1st Edition

A Hundred Years of District Nursing

By Mary Stocks Copyright 1960
    238 Pages
    by Routledge

    Originally published in 1960, this is a graphic and humorous story of district nursing from its beginning, with the first nurse engaged to work in the slums of nineteenth-century Liverpool, up to the time of publication. Mrs Stocks records how ‘our nurse’ had been and still was a familiar and beloved figure in busy cities and remote rural areas throughout the United Kingdom and was rapidly assuming a similar position in many other parts of the world.

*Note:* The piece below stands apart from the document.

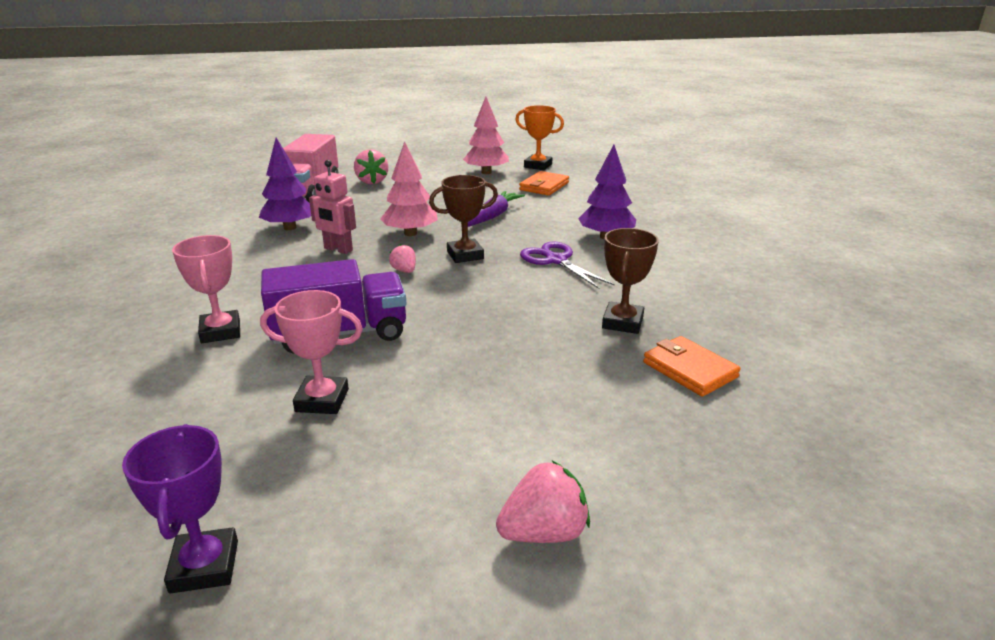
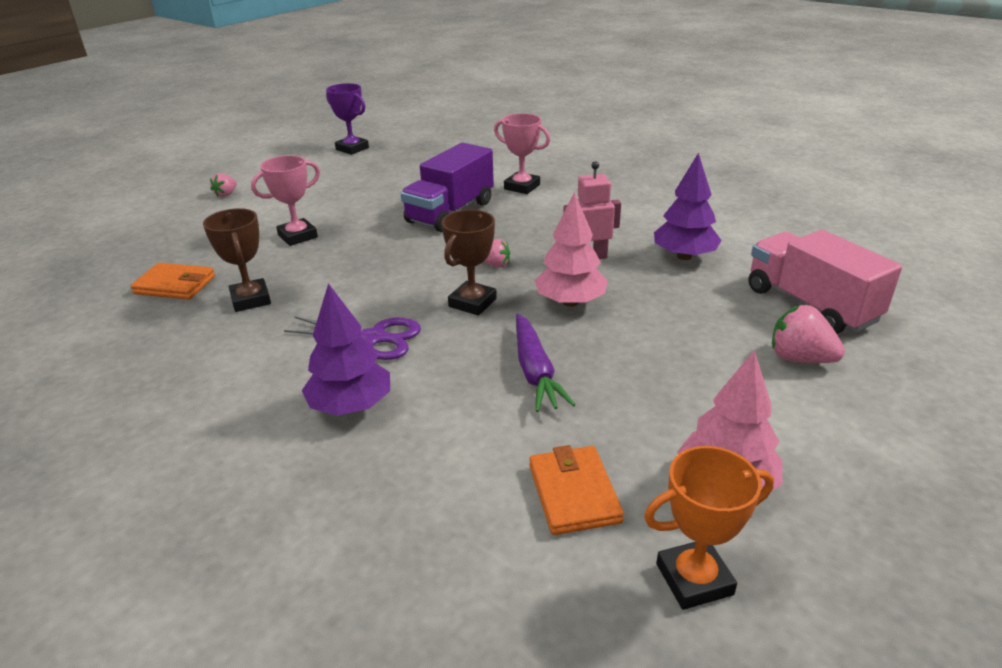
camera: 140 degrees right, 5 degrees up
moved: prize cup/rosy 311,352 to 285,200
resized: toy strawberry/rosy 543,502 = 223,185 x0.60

    William Rathbone of Liverpool early recognized the need for a central organization to recruit and train district nurses and became the father of the Queen Victoria Jubilee Institute for Nurses, or as it became, the Queen’s Institute of District Nursing (now Queen’s Institute of Nursing). The background of its formation gives a fascinating glimpse of different classes of Victorian England. Mrs Stocks describes how Queen Victoria, the Institute’s first Patron, conveyed her wishes to the ‘top people’ who devised and organized the service with the inflexible guidance of Florence Nightingale. At the other end of the scale, she tells of some of the appalling conditions found in the homes by the pioneer nurses. She describes how the Queen’s Institute grew from strength to strength in spite of buffeting by high political winds, until at the time it played an important part in preserving the nation’s health. Today it is a registered charity dedicated to improving the nursing care of people in the home and community.

    Preface.  1. Introductory  2. Some Pioneer Ventures  3. The Liverpool Experiment  4. London  5. The Queen’s Jubilee Fund  6. The Queen’s Institute’s Nurses  7. The Institute’s Affiliates  8. Financial Crisis  9. The New Century  10. The Wider World  11. Between Two Wars: The Organization  12. Between Two Wars: The Nurses  13. The Coming of the National Health Service  14. Overseas  15. The Battle for Training  16. Then and Now  17. Epilogue.  Bibliography.  Index.

    Biography

    At the time of publication Mary Stocks (later Baroness Stocks) was a distinguished economist and broadcaster; she had sat on a number of government committees and had been a member of the BBC’s General Advisory Council since 1952.